TASK DETAILS: Rewrite the records from their start up to and including the line with "### VM Storage", changing every "VNET" to "virtual network" and keeping all else the same. Leave the pictures out.

(RECORDED INFORMATION begins)

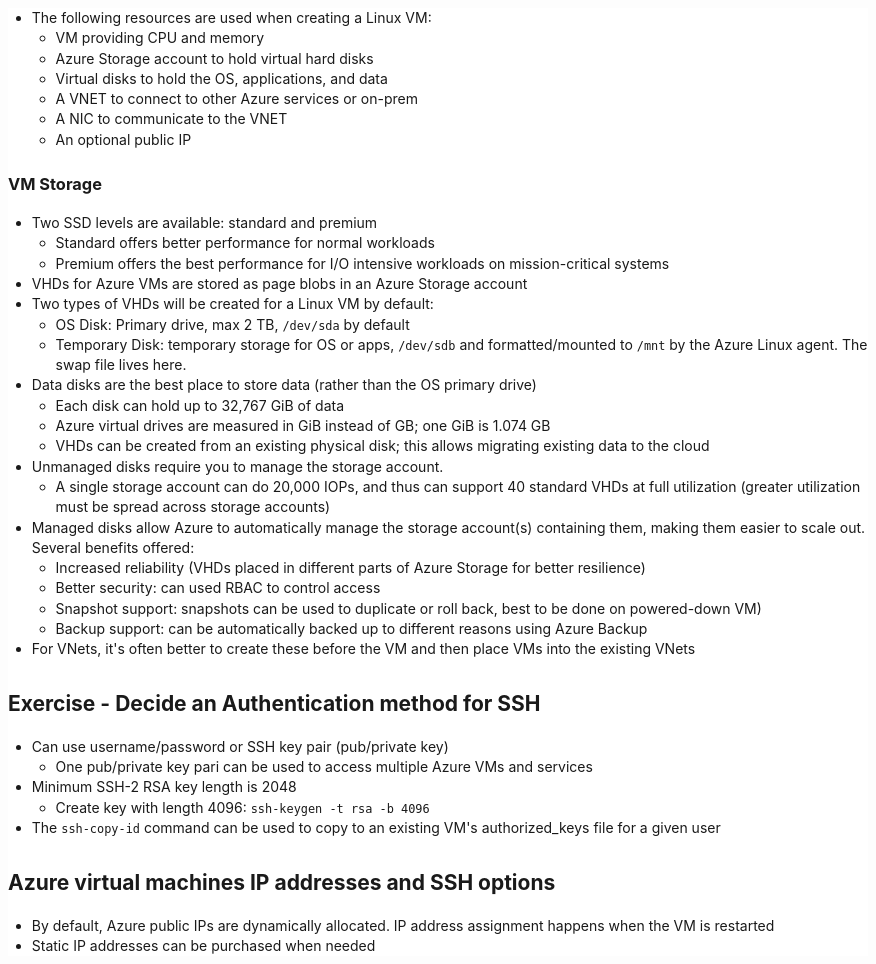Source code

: * The following resources are used when creating a Linux VM:
    * VM providing CPU and memory
    * Azure Storage account to hold virtual hard disks
    * Virtual disks to hold the OS, applications, and data
    * A VNET to connect to other Azure services or on-prem
    * A NIC to communicate to the VNET
    * An optional public IP

### VM Storage

* Two SSD levels are available: standard and premium
    * Standard offers better performance for normal workloads
    * Premium offers the best performance for I/O intensive workloads on mission-critical systems
* VHDs for Azure VMs are stored as page blobs in an Azure Storage account
* Two types of VHDs will be created for a Linux VM by default:
    * OS Disk: Primary drive, max 2 TB, `/dev/sda` by default
    * Temporary Disk: temporary storage for OS or apps, `/dev/sdb` and formatted/mounted to `/mnt` by the Azure Linux agent. The swap file lives here.
* Data disks are the best place to store data (rather than the OS primary drive)
    * Each disk can hold up to 32,767 GiB of data
    * Azure virtual drives are measured in GiB instead of GB; one GiB is 1.074 GB
    * VHDs can be created from an existing physical disk; this allows migrating existing data to the cloud
* Unmanaged disks require you to manage the storage account.
    * A single storage account can do 20,000 IOPs, and thus can support 40 standard VHDs at full utilization (greater utilization must be spread across storage accounts)
* Managed disks allow Azure to automatically manage the storage account(s) containing them, making them easier to scale out. Several benefits offered:
    * Increased reliability (VHDs placed in different parts of Azure Storage for better resilience)
    * Better security: can used RBAC to control access
    * Snapshot support: snapshots can be used to duplicate or roll back, best to be done on powered-down VM)
    * Backup support: can be automatically backed up to different reasons using Azure Backup
* For VNets, it's often better to create these before the VM and then place VMs into the existing VNets

## Exercise - Decide an Authentication method for SSH

* Can use username/password or SSH key pair (pub/private key)
    * One pub/private key pari can be used to access multiple Azure VMs and services
* Minimum SSH-2 RSA key length is 2048
    * Create key with length 4096: `ssh-keygen -t rsa -b 4096`
* The `ssh-copy-id` command can be used to copy to an existing VM's authorized_keys file for a given user

## Azure virtual machines IP addresses and SSH options

* By default, Azure public IPs are dynamically allocated. IP address assignment happens when the VM is restarted
* Static IP addresses can be purchased when needed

(RECORDED INFORMATION ends)

SOLUTION TO THIS PROBLEM:
Source code

: * The following resources are used when creating a Linux VM:
    * VM providing CPU and memory
    * Azure Storage account to hold virtual hard disks
    * Virtual disks to hold the OS, applications, and data
    * A virtual network to connect to other Azure services or on-prem
    * A NIC to communicate to the virtual network
    * An optional public IP

### VM Storage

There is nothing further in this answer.